# Eggshells as Calcium source for millipedes?



## Arthroverts (Mar 2, 2017)

Hello everyone! I recently saw a video on how to setup a millipede enclosure, and the source of calcium was crushed eggshells. I was wondering if this works, as I am interested in breeding millipedes and need a cheap source of calcium. Anyway please let me know of your experience with eggshells. 
Thanks


----------



## mickiem (Mar 2, 2017)

I read in a post recently that someone boiled the shells and then crushed them between waxed paper sheets with a rolling pin. I am not sure how soluble the calcium would be that way.  Maybe the calcium leaches into the soil?  I use cuttlefish bone.  You can buy them in any pet store in the bird section.  It is a soft, chalky bone that powders easily.  I just scrape it with a knife over the substrate about once a month.

Reactions: Agree 1


----------



## SlugPod (Mar 2, 2017)

If you wanted to use eggshells, you'd have to get the brown coloured ones, the white ones are bleached. And the organic / brown ones are more expensive iirc.
You would also want to get a mortar and pestle (which are PRICEY) to crush it into a fine powder (which takes a while).
If it isn't in a fine powder, the millipedes most likely won't be able to eat the shells too easily because they are quite hard and millis have soft mandibles.

It might be cheaper and easier to get the cuttlefish bone as mickiem mentioned.


----------



## chanda (Mar 2, 2017)

SlugPod said:


> If you wanted to use eggshells, you'd have to get the brown coloured ones, the white ones are bleached.


No, they aren't.  Different breeds of chickens lay different colored eggs.  Nutritionally, they are all basically the same.  The White Leghorns (which are one of the most common breeds raised for commercial egg production) lay eggs with white colored shells, while others, like the Rhode Island Reds,  lay brown eggs - and some, like the Araucanas, even lay eggs with bluish or greenish shells.

Reactions: Agree 1


----------



## SlugPod (Mar 3, 2017)

chanda said:


> No, they aren't. Different breeds of chickens lay different colored eggs.


I'm aware chickens can lay many different coloured eggs. 
However I've read from others that most large commercial egg producers bleach the white ones to get them clean and get the dirt and stains off. 
At least in the US.
I'm not sure how true this is, some sources online say that yes, most large commercial sources of eggs do bleach them and some sources say no. 
I'd rather not risk potentially killing my animals and just go to something that's safer. 
The cuttlefish bone for example.


----------



## chanda (Mar 3, 2017)

SlugPod said:


> I'm aware chickens can lay many different coloured eggs.
> However I've read from others that most large commercial egg producers bleach the white ones to get them clean and get the dirt and stains off.
> At least in the US.
> I'm not sure how true this is, some sources online say that yes, most large commercial sources of eggs do bleach them and some sources say no.
> ...

# PROBLEM TO SOLVE
Please reproduce, character for character, the stretch of the eggshell thread that opens with the words "## SlugPod (Mar 2, 2017)" and closes with "have soft mandibles.".

# PROVIDED DATA
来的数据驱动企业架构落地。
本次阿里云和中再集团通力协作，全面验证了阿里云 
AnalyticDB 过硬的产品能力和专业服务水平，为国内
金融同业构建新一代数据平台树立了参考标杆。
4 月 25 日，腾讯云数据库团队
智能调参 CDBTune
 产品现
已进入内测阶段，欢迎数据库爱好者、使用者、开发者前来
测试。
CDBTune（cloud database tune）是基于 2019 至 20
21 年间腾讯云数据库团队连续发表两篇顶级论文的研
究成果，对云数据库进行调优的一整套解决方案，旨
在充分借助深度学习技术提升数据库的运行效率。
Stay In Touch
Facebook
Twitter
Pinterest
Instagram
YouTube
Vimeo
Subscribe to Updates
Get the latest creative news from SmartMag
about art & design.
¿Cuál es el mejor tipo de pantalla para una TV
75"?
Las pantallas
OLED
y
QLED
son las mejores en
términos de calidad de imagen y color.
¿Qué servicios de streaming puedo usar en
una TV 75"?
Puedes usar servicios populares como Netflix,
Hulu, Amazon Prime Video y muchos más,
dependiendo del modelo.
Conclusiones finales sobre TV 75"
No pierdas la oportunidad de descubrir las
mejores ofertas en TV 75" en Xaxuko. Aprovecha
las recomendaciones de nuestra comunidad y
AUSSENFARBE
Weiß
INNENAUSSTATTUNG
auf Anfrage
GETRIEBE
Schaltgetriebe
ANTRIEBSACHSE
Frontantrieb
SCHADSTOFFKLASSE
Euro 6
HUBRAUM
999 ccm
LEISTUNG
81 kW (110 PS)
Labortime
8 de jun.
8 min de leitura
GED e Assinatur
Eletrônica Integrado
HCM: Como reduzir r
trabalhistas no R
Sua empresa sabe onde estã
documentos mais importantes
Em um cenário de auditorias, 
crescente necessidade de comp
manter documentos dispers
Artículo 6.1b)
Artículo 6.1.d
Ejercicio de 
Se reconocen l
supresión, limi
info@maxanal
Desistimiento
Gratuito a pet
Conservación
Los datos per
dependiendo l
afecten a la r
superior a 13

# RESULT OF THE TASK
## SlugPod (Mar 2, 2017)

If you wanted to use eggshells, you'd have to get the brown coloured ones, the white ones are bleached. And the organic / brown ones are more expensive iirc.
You would also want to get a mortar and pestle (which are PRICEY) to crush it into a fine powder (which takes a while).
If it isn't in a fine powder, the millipedes most likely won't be able to eat the shells too easily because they are quite hard and millis have soft mandibles.